The question is to design a language that accepts a language in which the count of substring "$110$" is no less than the count of substring "$011$". For example, $110$, "0101", "0111101110" is good but "011011" is bad.
The restriction of the language equivalently means whenever a "011" is encountered, only this pattern "$0111^*0$" is allowed, so that a "$011$" is matched with a "$110$". There is no other restriction.
I tried to give a regular expression as $(1^*0111^*0)^* + 1^*0^*$, but I tried very hard but failed to convert this to a DFA. Is there a systematic way to convert such a regular expression to a DFA?
HINT: It’s actually easier to design a suitable DFA directly.
The requirement almost (but not quite: see below) amounts to saying that if the substring $011$ is present, it must extend to a substring $0111^*0$. Suppose for a moment that this is the requirement. Then the DFA should be in an acceptor state until it reads $011$; once it reads $011$, it should remain in a non-acceptor state as long as it continues to read $1$s. As soon as it reads a $0$, however, it’s in the same situation that it would have been in after reading a first input of $0$ and should behave the same way. The $5$-state DFA whose transition table is shown below with acceptor states in red does exactly this.
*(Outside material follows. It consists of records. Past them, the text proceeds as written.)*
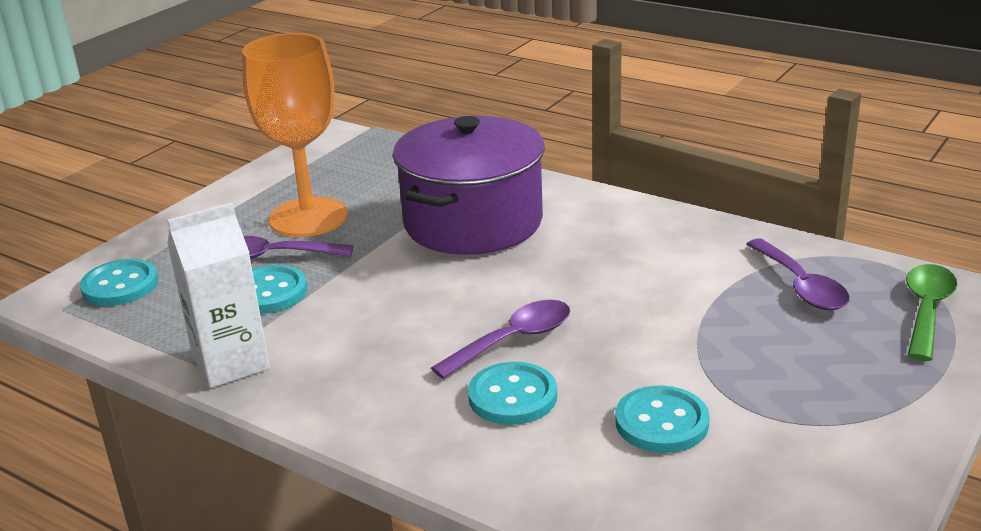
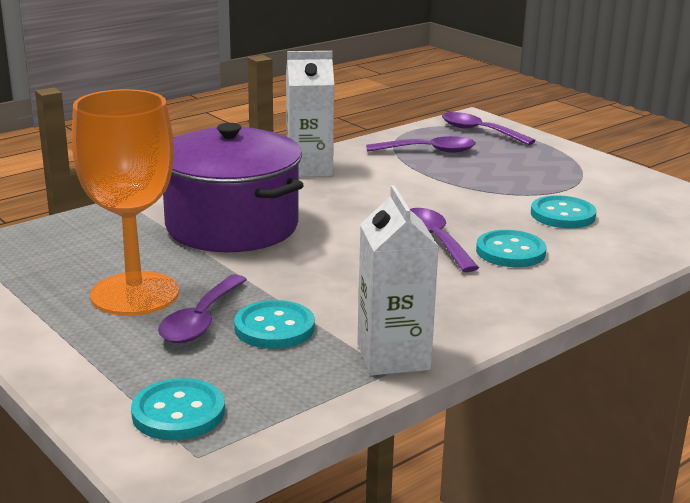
camera: 75 degrees left, 5 degrees down
green spoon [906,264,957,361] -> purple spoon [442,112,536,145]
none -> white carton [286,51,334,177]

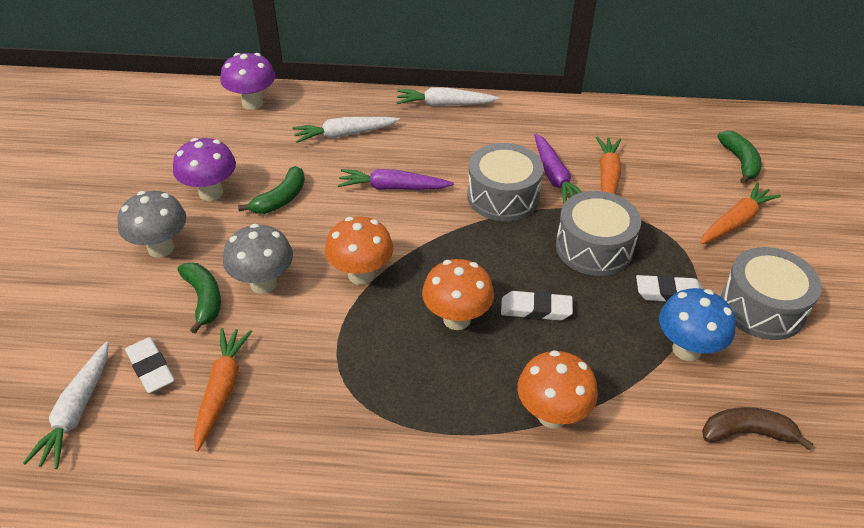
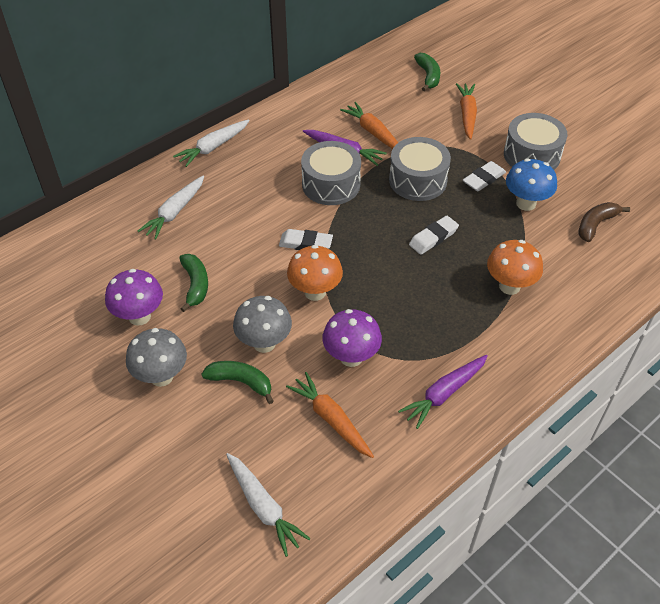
camera: 45 degrees left, 5 degrees up
white eraser [125,337,175,393] -> white eraser moved to [279,229,333,250]
purple mushroom [220,53,275,110] -> purple mushroom moved to [322,309,382,367]
purple carrot [338,169,454,190] -> purple carrot moved to [398,355,488,429]
orange mushroom [422,259,494,330] -> none
green banana [717,130,762,184] -> green banana turned 45 degrees clockwise [414,53,440,91]

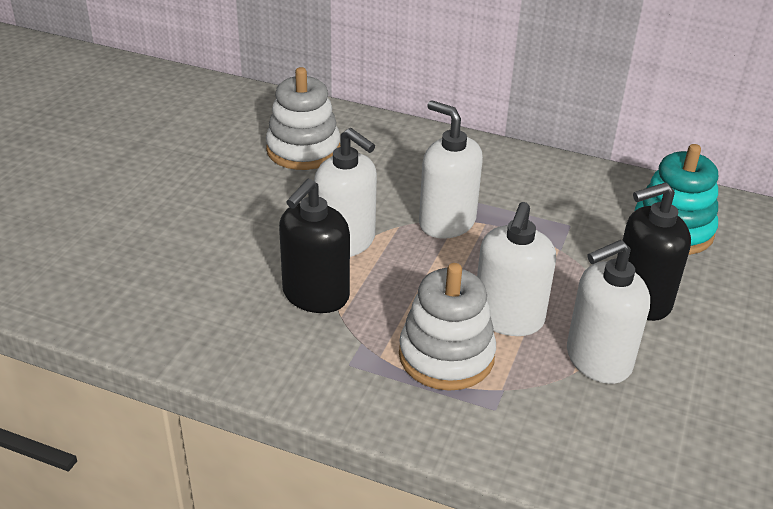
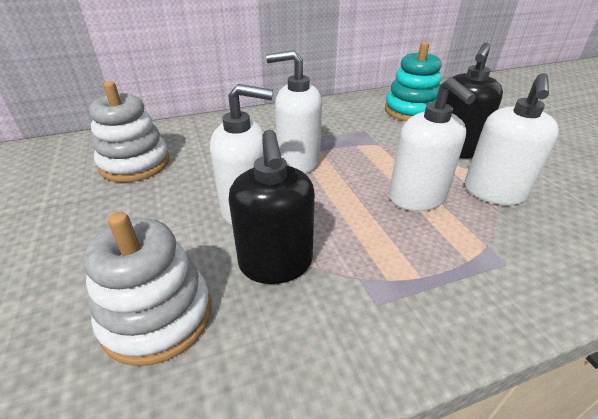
camera: 40 degrees left, 0 degrees up
white stacking toy [399,263,496,391] -> white stacking toy moved to [83,212,212,366]

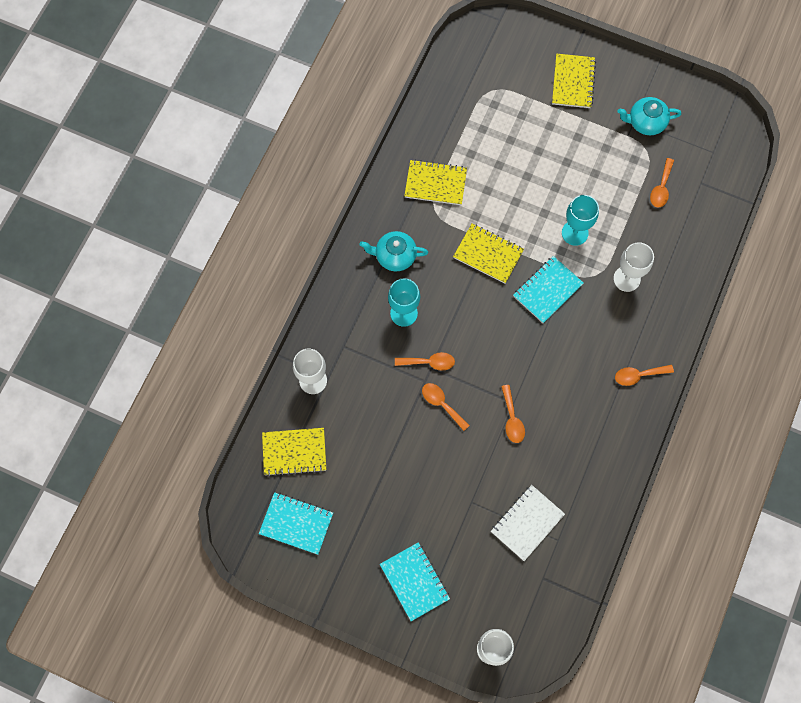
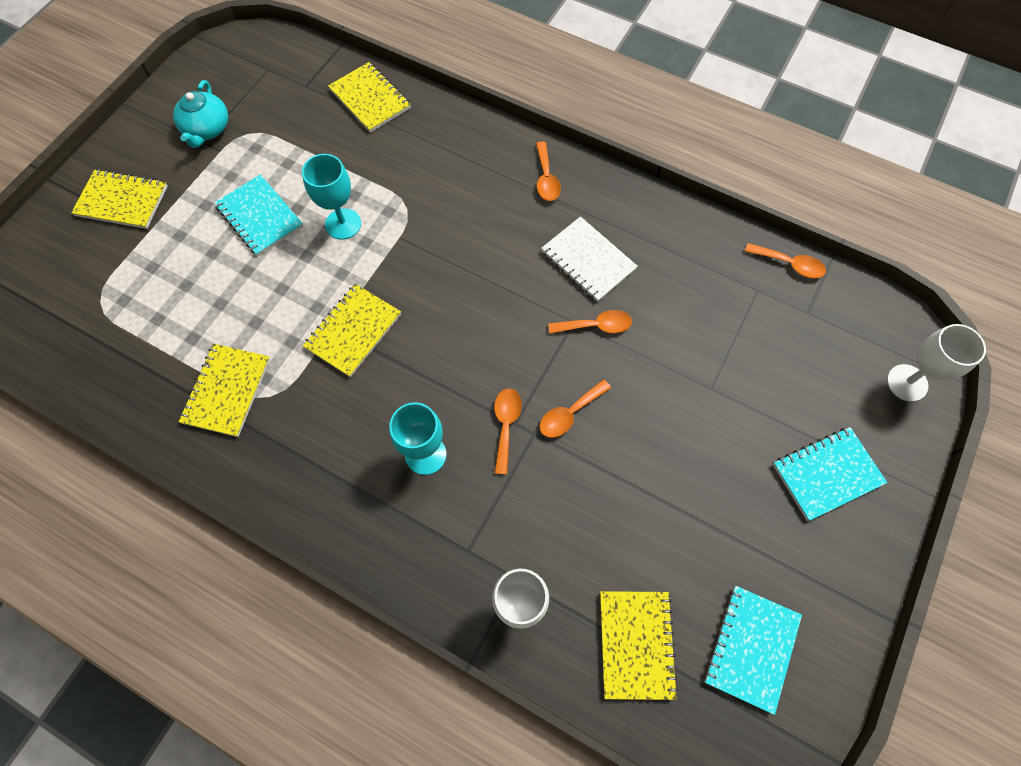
camera: 85 degrees left, 5 degrees down
turquoise teapot [359,231,429,271] -> none
white notebook [491,485,565,561] -> white notebook moved to [541,216,638,302]
turquoise notebook [513,256,584,323] -> turquoise notebook moved to [214,175,304,256]
white goblet [613,242,654,292] -> none
orange spoon [650,158,674,207] -> orange spoon moved to [745,243,826,278]
none -> yellow notebook [328,62,411,133]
$$\begin{array}{c|c|c} &0&1\\ \hline \color{crimson}q&q_0&q_1\\ \color{crimson}{q_0}&q_0&q_{01}\\ \color{crimson}{q_1}&q_0&q_1\\ \color{crimson}{q_{01}}&q_0&q_{011}\\ q_{011}&q_0&q_{011} \end{array}$$
However, the actual requirement allows inputs like $1110011$ that have a $110$ before the first $011$, and these are not accepted by the DFA above.